For Biogen, the removal reflects recent visibility and liquidity criteria rather than therapeutic or pipeline news. The practical result is a predictable near-term seller: passive flows that will likely continue into the December 22 effective date. Think of it as a scheduled tide that temporarily lowers the waterline around all boats tied to the index.

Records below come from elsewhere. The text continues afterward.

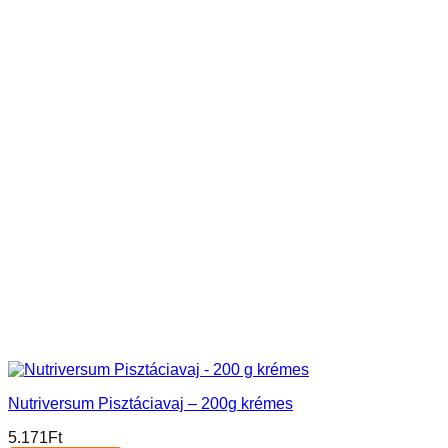
Nutriversum Pisztáciavaj – 200g krémes
5.171
Ft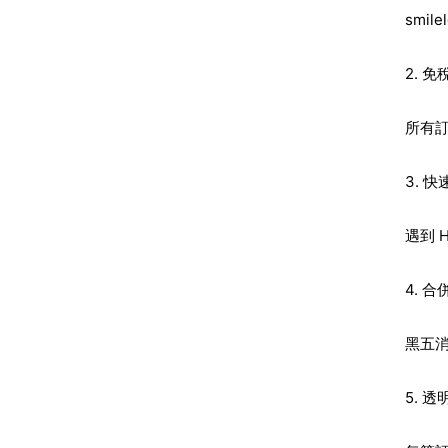
smi
2. 
所有
3. 
遇到 
4. 
黑五消
5. 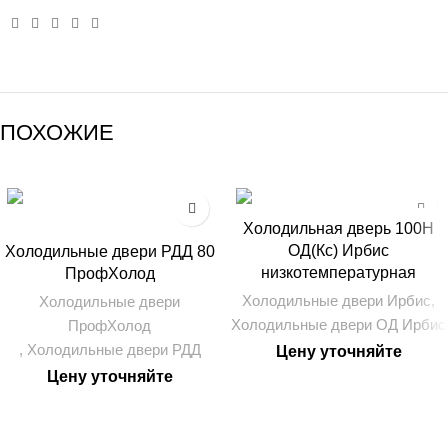
ПОХОЖИЕ
Холодильная дверь 100Н
100 ММ
80 ММ
ОД(Кс) Ирбис
Холодильные двери РДД 80
низкотемпературная
ПрофХолод
Холодильные двери Ирбис
,
Холодильные двери
Холодильные двери ОД Ирбис
ПрофХолод
,
Холодильные двери РДД
Цену уточняйте
Цену уточняйте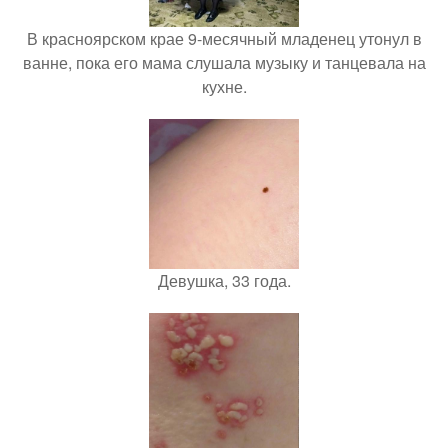
В красноярском крае 9-месячный младенец утонул в
ванне, пока его мама слушала музыку и танцевала на
кухне.
Девушка, 33 года.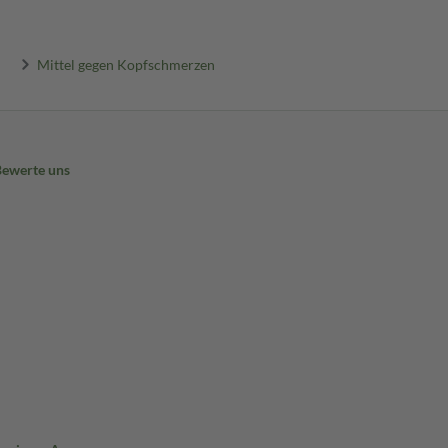
Mittel gegen Kopfschmerzen
Bewerte uns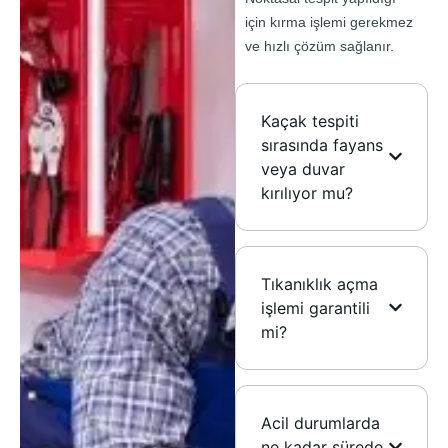
için kırma işlemi gerekmez
ve hızlı çözüm sağlanır.
Kaçak tespiti
sırasında fayans
veya duvar
kırılıyor mu?
Tıkanıklık açma
işlemi garantili
mi?
Acil durumlarda
ne kadar sürede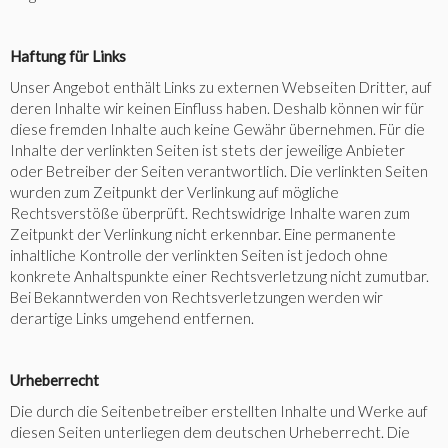
Haftung für Links
Unser Angebot enthält Links zu externen Webseiten Dritter, auf
deren Inhalte wir keinen Einfluss haben. Deshalb können wir für
diese fremden Inhalte auch keine Gewähr übernehmen. Für die
Inhalte der verlinkten Seiten ist stets der jeweilige Anbieter
oder Betreiber der Seiten verantwortlich. Die verlinkten Seiten
wurden zum Zeitpunkt der Verlinkung auf mögliche
Rechtsverstöße überprüft. Rechtswidrige Inhalte waren zum
Zeitpunkt der Verlinkung nicht erkennbar. Eine permanente
inhaltliche Kontrolle der verlinkten Seiten ist jedoch ohne
konkrete Anhaltspunkte einer Rechtsverletzung nicht zumutbar.
Bei Bekanntwerden von Rechtsverletzungen werden wir
derartige Links umgehend entfernen.
Urheberrecht
Die durch die Seitenbetreiber erstellten Inhalte und Werke auf
diesen Seiten unterliegen dem deutschen Urheberrecht. Die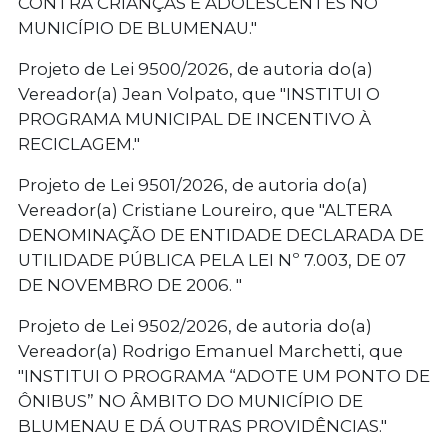
CONTRA CRIANÇAS E ADOLESCENTES NO
MUNICÍPIO DE BLUMENAU."
Projeto de Lei 9500/2026, de autoria do(a)
Vereador(a) Jean Volpato, que "INSTITUI O
PROGRAMA MUNICIPAL DE INCENTIVO À
RECICLAGEM."
Projeto de Lei 9501/2026, de autoria do(a)
Vereador(a) Cristiane Loureiro, que "ALTERA
DENOMINAÇÃO DE ENTIDADE DECLARADA DE
UTILIDADE PÚBLICA PELA LEI Nº 7.003, DE 07
DE NOVEMBRO DE 2006. "
Projeto de Lei 9502/2026, de autoria do(a)
Vereador(a) Rodrigo Emanuel Marchetti, que
"INSTITUI O PROGRAMA “ADOTE UM PONTO DE
ÔNIBUS” NO ÂMBITO DO MUNICÍPIO DE
BLUMENAU E DÁ OUTRAS PROVIDÊNCIAS."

Share Performance and Technical Signals

Recent Price Action

Biogen showed signs of investor caution in the last two weeks. On December 11 the stock declined roughly 2.8% to about $172.50 with volume near 2.7 million shares—well above its 50‑day average. On December 16 it fell another ~2.4% to roughly $171.50 with similarly elevated turnover. These moves underline near‑term selling pressure and investor repositioning ahead of the index change.

Momentum Metrics

Counterbalancing the supply pressure, technical momentum has improved: Biogen’s Relative Strength rating climbed into the mid‑80s, indicating the stock has outperformed a large portion of the market in recent weeks. That suggests buyer interest still exists, though some analysts note the stock has already moved beyond common short‑term entry thresholds—meaning disciplined investors may wait for consolidation or a pullback.

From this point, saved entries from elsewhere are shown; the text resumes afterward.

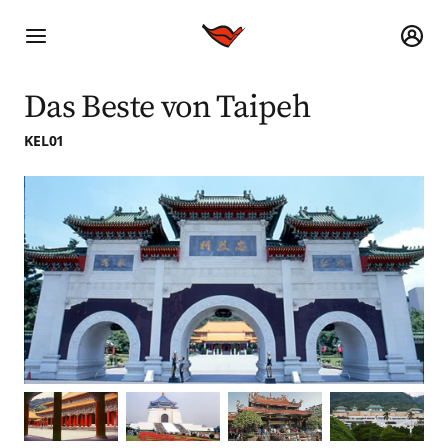
Das Beste von Taipeh
KEL01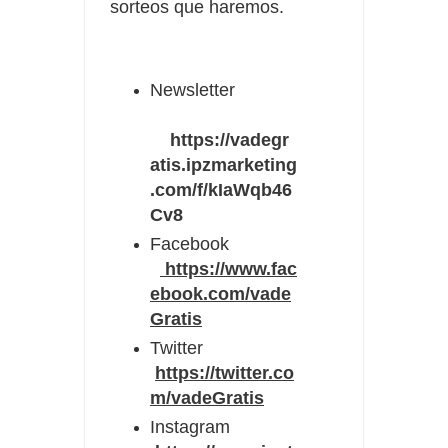
sorteos que haremos.
Newsletter
https://vadegr
atis.ipzmarketing
.com/f/kIaWqb46
Cv8
Facebook
https://www.fac
ebook.com/vade
Gratis
Twitter
https://twitter.co
m/vadeGratis
Instagram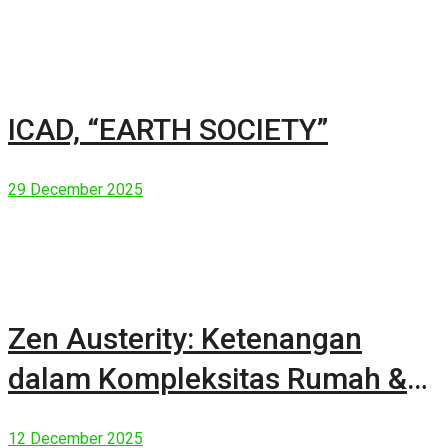
ICAD, “EARTH SOCIETY”
29 December 2025
Zen Austerity: Ketenangan
dalam Kompleksitas Rumah &
Manusia Modern
12 December 2025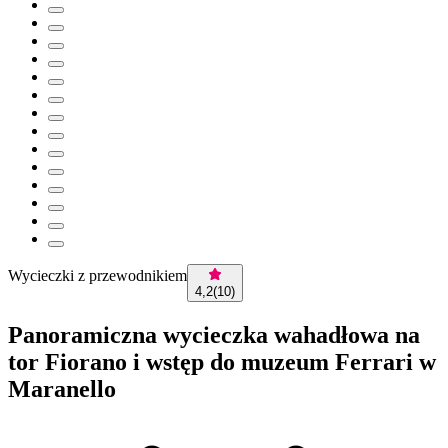
Wycieczki z przewodnikiem
4,2
(
10
)
Panoramiczna wycieczka wahadłowa na
tor Fiorano i wstęp do muzeum Ferrari w
Maranello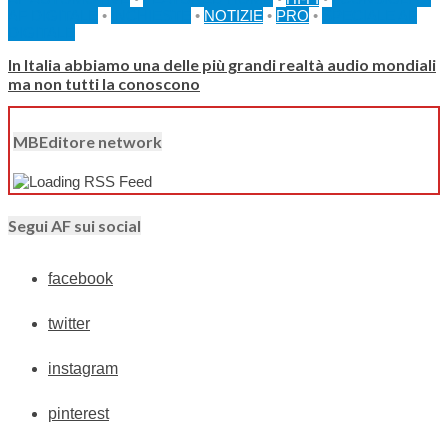
AF DIGITALE
•
INCHIESTE
•
NOTIZIE
•
PRO
•
SPECIALE AF
DIGITALE
In Italia abbiamo una delle più grandi realtà audio mondiali
ma non tutti la conoscono
MBEditore network
Segui AF sui social
facebook
twitter
instagram
pinterest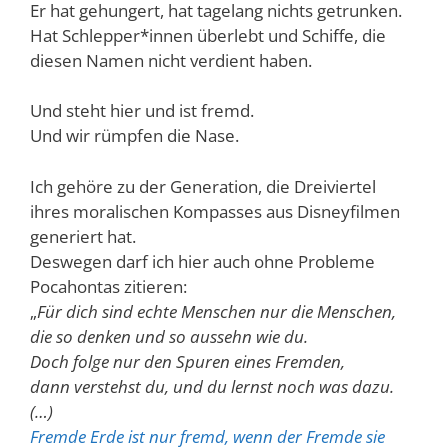
Er hat gehungert, hat tagelang nichts getrunken.
Hat Schlepper*innen überlebt und Schiffe, die
diesen Namen nicht verdient haben.
Und steht hier und ist fremd.
Und wir rümpfen die Nase.
Ich gehöre zu der Generation, die Dreiviertel
ihres moralischen Kompasses aus Disneyfilmen
generiert hat.
Deswegen darf ich hier auch ohne Probleme
Pocahontas zitieren:
„
Für dich sind echte Menschen nur die Menschen,
die so denken und so aussehn wie du.
Doch folge nur den Spuren eines Fremden,
dann verstehst du, und du lernst noch was dazu.
(…)
Fremde Erde ist nur fremd, wenn der Fremde sie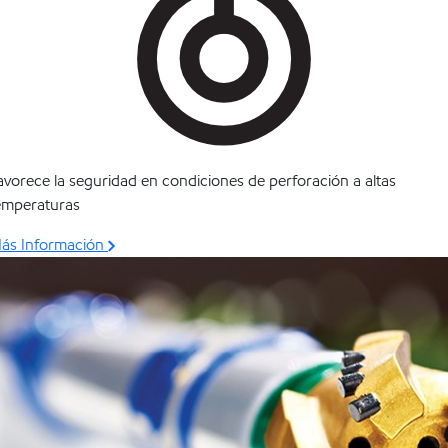
avorece la seguridad en condiciones de perforación a altas
emperaturas
ás Información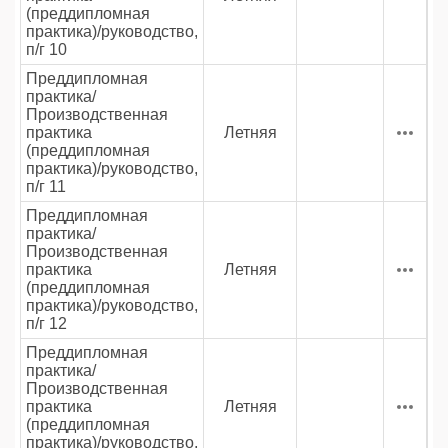
(преддипломная
практика)/руководство,
п/г 10
Преддипломная
практика/
Производственная
практика
Летняя
(преддипломная
практика)/руководство,
п/г 11
Преддипломная
практика/
Производственная
практика
Летняя
(преддипломная
практика)/руководство,
п/г 12
Преддипломная
практика/
Производственная
практика
Летняя
(преддипломная
практика)/руководство,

Fundamental Catalyst: Reduced Alzheimer’s Competition

On the fundamentals side, a significant development removed a competitive overhang: a rival Alzheimer’s candidate from Novo Nordisk failed in Phase 3, narrowing near‑term competitive risk for Biogen’s Leqembi. That outcome improves Biogen’s positioning in the small set of authorized disease‑modifying Alzheimer’s treatments and supports a more constructive medium‑term revenue narrative—an important counterweight to index‑related selling.

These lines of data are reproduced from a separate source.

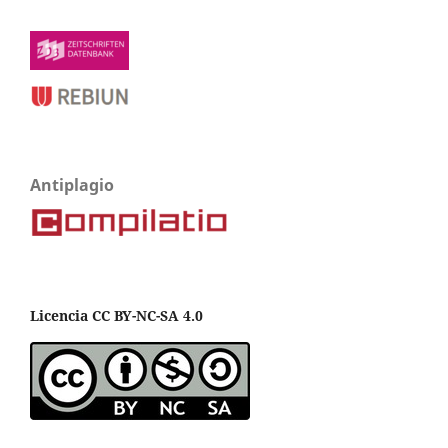
Antiplagio
Licencia CC BY-NC-SA 4.0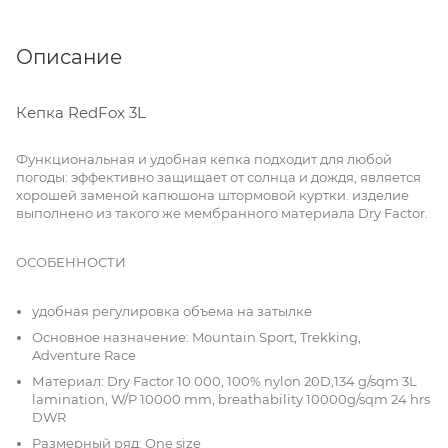
Описание
Кепка RedFox 3L
Функциональная и удобная кепка подходит для любой
погоды: эффективно защищает от солнца и дождя, является
хорошей заменой капюшона штормовой куртки. изделие
выполнено из такого же мембранного материала Dry Factor.
ОСОБЕННОСТИ
удобная регулировка объема на затылке
Основное назначение: Mountain Sport, Trekking,
Adventure Race
Материал: Dry Factor 10 000, 100% nylon 20D,134 g/sqm 3L
lamination, W/P 10000 mm, breathability 10000g/sqm 24 hrs
DWR
Размерный ряд: One size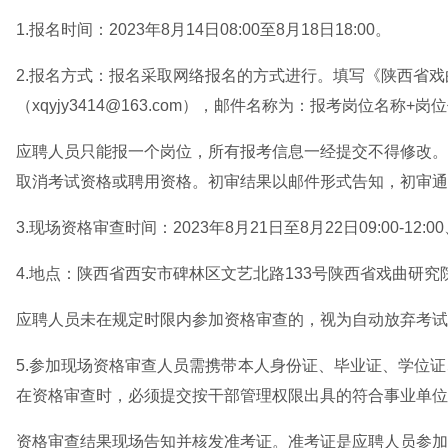
1.报名时间：2023年8月14日08:00至8月18日18:00。
2.报名方式：报名采取网络报名的方式进行。填写《陕西省
（xqyjy3414@163.com），邮件名称为：报考岗位名称
应聘人员只能报一个岗位，所有报考信息一经提交不得修改。
取消考试资格或聘用资格。初审结果以邮件形式告知，初审通
3.现场资格审查时间：2023年8月21日至8月22日09:00-12:00、1
4.地点：陕西省西安市碑林区文艺北路133号陕西省戏曲研究
应聘人员未在规定时限内参加资格审查的，视为自动放弃考试
5.参加现场资格审查人员需携带本人身份证、毕业证、学位
在资格审查时，必须提交按干部管理权限出具的符合事业单位
资格审查结果现场告知并核发准考证。准考证是应聘人员参加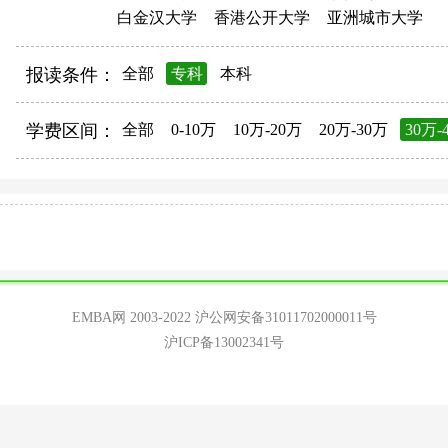
白金汉大学
香港公开大学
亚洲城市大学
报读条件：
全部
专科
本科
学费区间：
全部
0-10万
10万-20万
20万-30万
30万-
EMBA网 2003-2022
沪公网安备31011702000011号
沪ICP备13002341号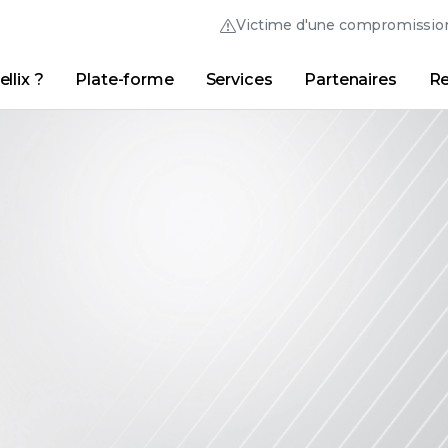
Victime d'une compromissio
llix ?
Plate-forme
Services
Partenaires
Re
Australia (English)
France (Français)
Trellix Hive
Brasil (Português)
Hong Kong (Engl
Liens
Connexion Trellix
Pourquoi Trellix ?
|
Produits
|
Advanced Research Center
Canada (English)
India (English)
Canada (Français)
Italia (Italiano)
Deutschland (Deutsch)
日本 (日本語)
España (Español)
대한민국 (한국어)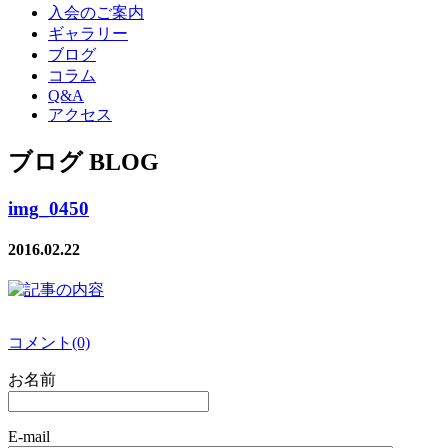
入会のご案内
ギャラリー
ブログ
コラム
Q&A
アクセス
ブログ BLOG
img_0450
2016.02.22
コメント(0)
お名前
E-mail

What This Means for Investors

  • Expect heightened selling pressure from passive funds into the December 22 effective date; watch daily volume for signs of absorption.
  • Short‑term volatility may create tactical buying opportunities for disciplined investors who prioritize fundamentals (e.g., Leqembi uptake) and can tolerate near‑term liquidity shifts.
  • Loss of Nasdaq‑100 membership can reduce passive institutional demand and slightly increase the company’s cost of capital, but it does not change clinical or commercial progress.
  • Monitor upcoming earnings commentary, prescription uptake metrics for Leqembi, and any additional index adjustments that could influence flow dynamics.

Conclusion

Biogen’s impending removal from the Nasdaq‑100 creates a clear, time‑bound pressure point that could depress the stock in the short term as passive funds divest. At the same time, improving technical momentum and a diminished competitive threat in Alzheimer’s therapy provide constructive counterarguments for longer‑term investors. The balance between mechanical selling and underlying fundamentals will determine whether the near‑term dip becomes an entry point or a longer correction.